> [Directions for this task]: All entries below are to be returned in full, exactly as they stand.

** Data shown follows **

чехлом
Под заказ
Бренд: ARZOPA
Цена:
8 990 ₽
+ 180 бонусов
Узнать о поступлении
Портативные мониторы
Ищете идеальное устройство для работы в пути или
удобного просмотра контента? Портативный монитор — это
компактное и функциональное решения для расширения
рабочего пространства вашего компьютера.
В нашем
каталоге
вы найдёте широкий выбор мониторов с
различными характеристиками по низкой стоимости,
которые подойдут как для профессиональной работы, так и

** End of Data shown **

> [Result]:
чехлом
Под заказ
Бренд: ARZOPA
Цена:
8 990 ₽
+ 180 бонусов
Узнать о поступлении
Портативные мониторы
Ищете идеальное устройство для работы в пути или
удобного просмотра контента? Портативный монитор — это
компактное и функциональное решения для расширения
рабочего пространства вашего компьютера.
В нашем
каталоге
вы найдёте широкий выбор мониторов с
различными характеристиками по низкой стоимости,
которые подойдут как для профессиональной работы, так и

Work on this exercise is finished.